There’s no denying it, it is really hard to stay away from sweets and drinks that are bad for our teeth. And, whether in fresh cocktails to be enjoyed outdoors, or in cakes, candies, and cookies, sugar seems to be one of the main ingredients. Just how do these sweets affect your teeth and gums? What happens when we eat a lot of sugary treats or sip on too many cocktails, is the sugar combines with any plaque (hard or soft) in the mouth to create an acid. This acid then eats away at your teeth. And though this is a serious matter, as no one wants her teeth to be eaten away, it can be prevented. 

If you are regularly and correctly caring for your teeth twice a day, there are ways to still enjoy sweet foods and fresh drinks without damaging your teeth.
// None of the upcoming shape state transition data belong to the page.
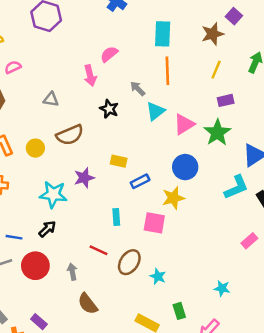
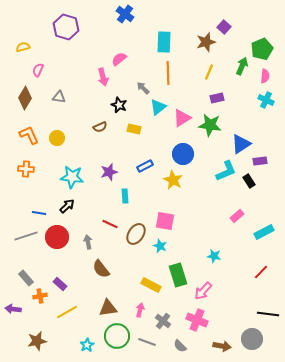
pink semicircle: (13, 67) -> (38, 70), turned -40
gray triangle: (51, 99) -> (59, 97), moved
green star: (217, 133) -> (210, 125), turned -30
brown semicircle: (70, 135) -> (100, 127), moved, size x0.6
yellow rectangle: (119, 161) -> (134, 129), moved
purple star: (84, 178) -> (109, 172), moved
yellow star: (173, 198) -> (173, 180), turned -30
pink square: (154, 223) -> (165, 221), moved
green rectangle: (179, 311) -> (178, 275), size x1.6

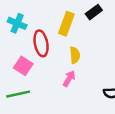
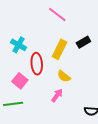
yellow semicircle: (75, 55) -> (64, 76), turned 128

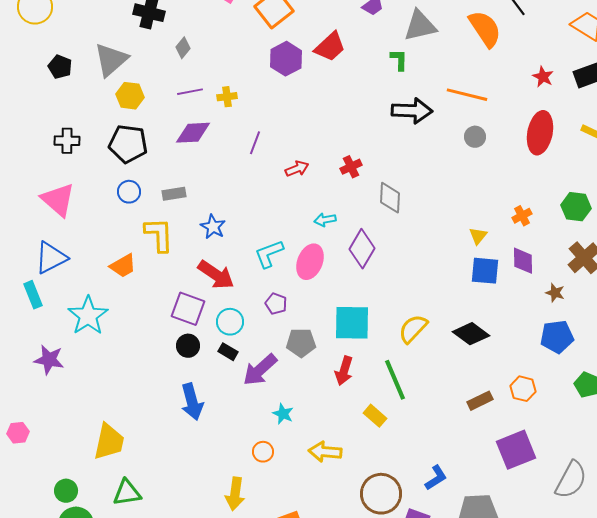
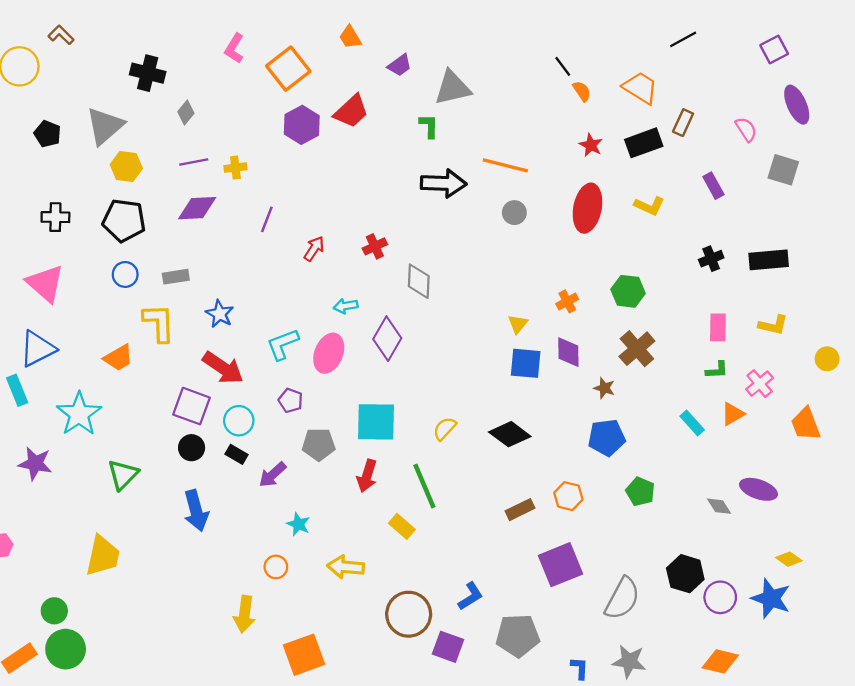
orange semicircle: (485, 29) -> (582, 91), moved, size x0.5
red arrow: (297, 169) -> (314, 249), turned -35
yellow semicircle: (413, 329) -> (445, 429), size x0.7
purple arrow: (260, 370) -> (273, 475), size x0.7
green triangle: (127, 493) -> (123, 475), moved, turned -36

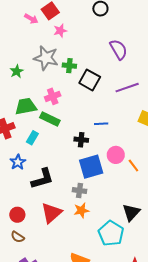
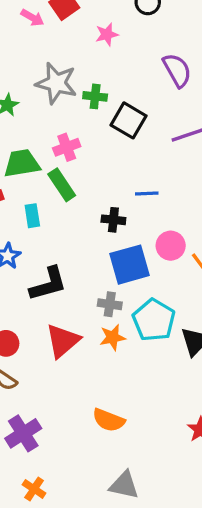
pink star: (60, 31) -> (107, 34), moved
green rectangle: (50, 119) -> (62, 185), turned 30
cyan rectangle: (32, 138) -> (32, 216), turned -40
cyan pentagon: (111, 233) -> (154, 320), moved

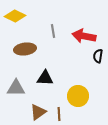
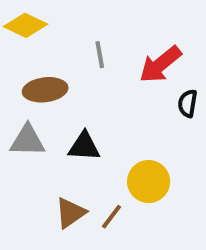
red arrow: (84, 36) -> (160, 64), turned -50
gray triangle: (16, 88) -> (28, 141), moved
brown line: (59, 114) -> (111, 217), turned 40

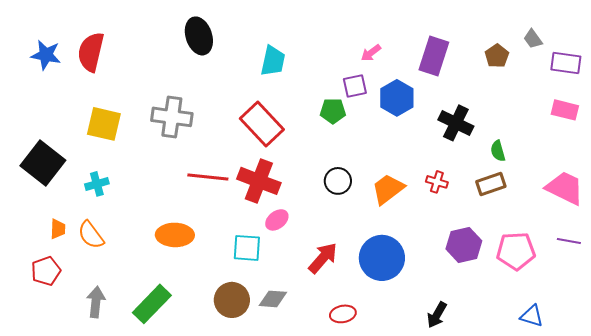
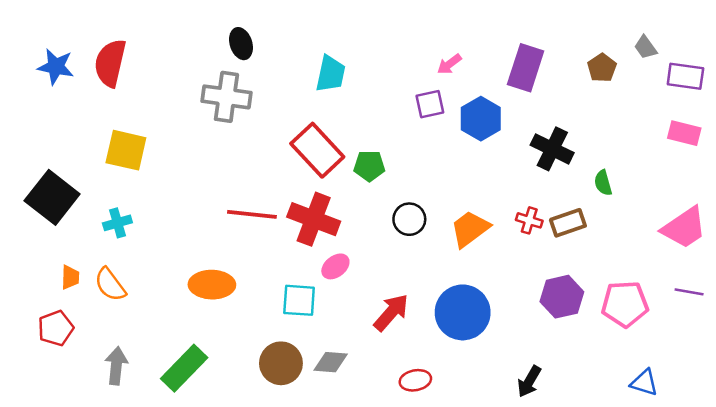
black ellipse: (199, 36) -> (241, 44), size x0.7
green pentagon: (333, 111) -> (369, 166), moved
gray cross: (172, 117) -> (226, 97), moved
brown rectangle: (491, 184) -> (568, 223), moved
pink trapezoid: (565, 188) -> (684, 228), turned 120

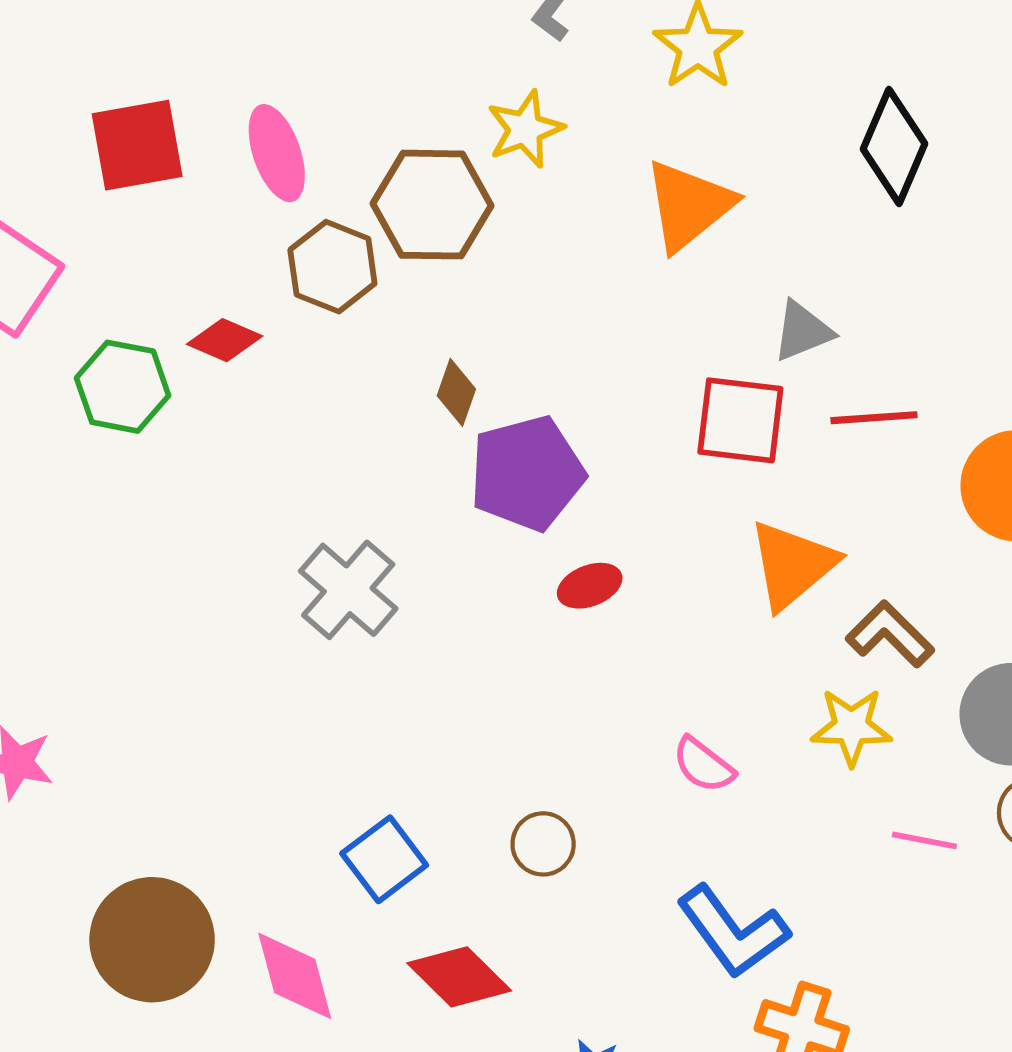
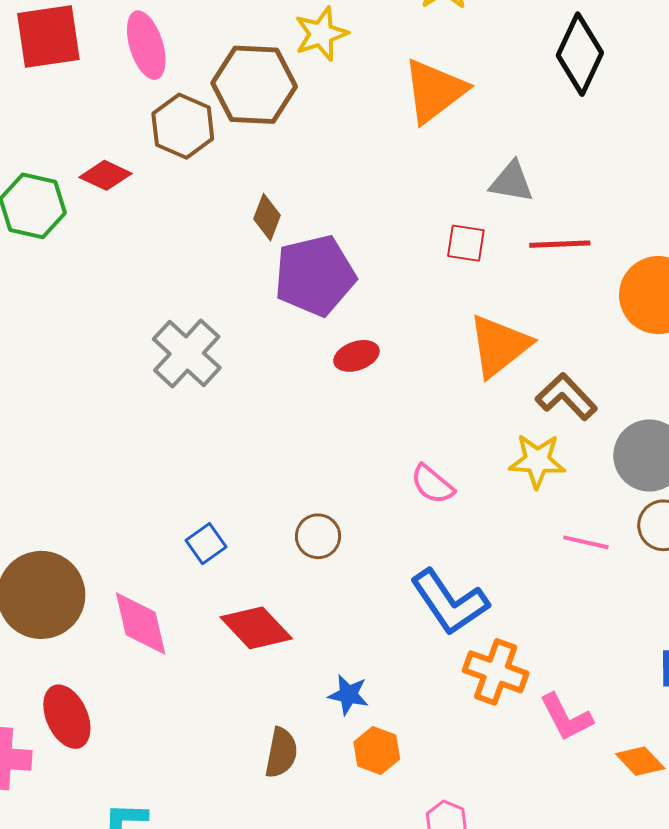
gray triangle: (802, 331) -> (512, 182), turned 30
red square: (740, 420) -> (466, 243), size x0.6
blue square: (384, 859) -> (206, 544), size x0.7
If you are eating something high in sugar, gargle with mouthwash or water after you are finished. This will not completely clean the teeth and gums, but it can clear away enough unwanted matter before you brush next. As for drinks, try and find or make ones with fruit as a substitute for sugar. And, as with sugary treats, it’s a good idea to gargle or have a glass of water after.  

It’s best to see the dentist for a cleaning at least every six months. Here are four reasons why:  

  1. Removing Hardened Plaque. You know when you visit the dentist and he gets that sharp, silver hook tool and scrapes it against your teeth? Sometimes, he has to press extra hard and poke and prod. What he is doing is removing plaque from your teeth. You see, though flossing and brushing twice a day can get most of it from your teeth, little bits of plaque can remain and harden. In time, that plaque will discolor and can cause damage to the teeth and gums if it’s not removed. Visiting your dentist twice a year will keep this hardened substance from accumulating.
  2. Preventing Gum Disease. Bacteria in the mouth can cause gum disease, and most times it is not noticeable to the individual who has it until it’s festered. However, your dentist can help prevent gum disease from ever occurring by professionally cleaning your teeth and gums. And if signs of gum disease show up, he can recommend the proper medication to help illuminate it.
  3. Preventing Cavities. Plaque and food particles can create cavities, which eat away at the teeth. And like gum disease, cavities can be difficult to notice right away. Unless you see a dentist, that is. If they are found, cavities can be removed and the damaged tooth repaired, or, in extreme cases, the tooth will have to be pulled. Regardless, it is of the utmost importance that cavities are taken care of right away, as they can lead to more serious oral maladies.
  4. Preventing Oral Cancer. The thought of cancer can be scary, but it’s something that should not be ignored. Instead, it should be prevented. Seeing your dentist twice a year and having an oral exam can greatly help reduce your chances of contracting cancer of the mouth.

Besides have a bright smile while we wait for things to slowly become normal again, there are other reasons to keep your mouth clean. For instance, did you know cavities and gum disease, if left alone, could lead to serious medical problems such as heart disease? This is why it’s so important to be sure you are caring for your teeth and gums correctly.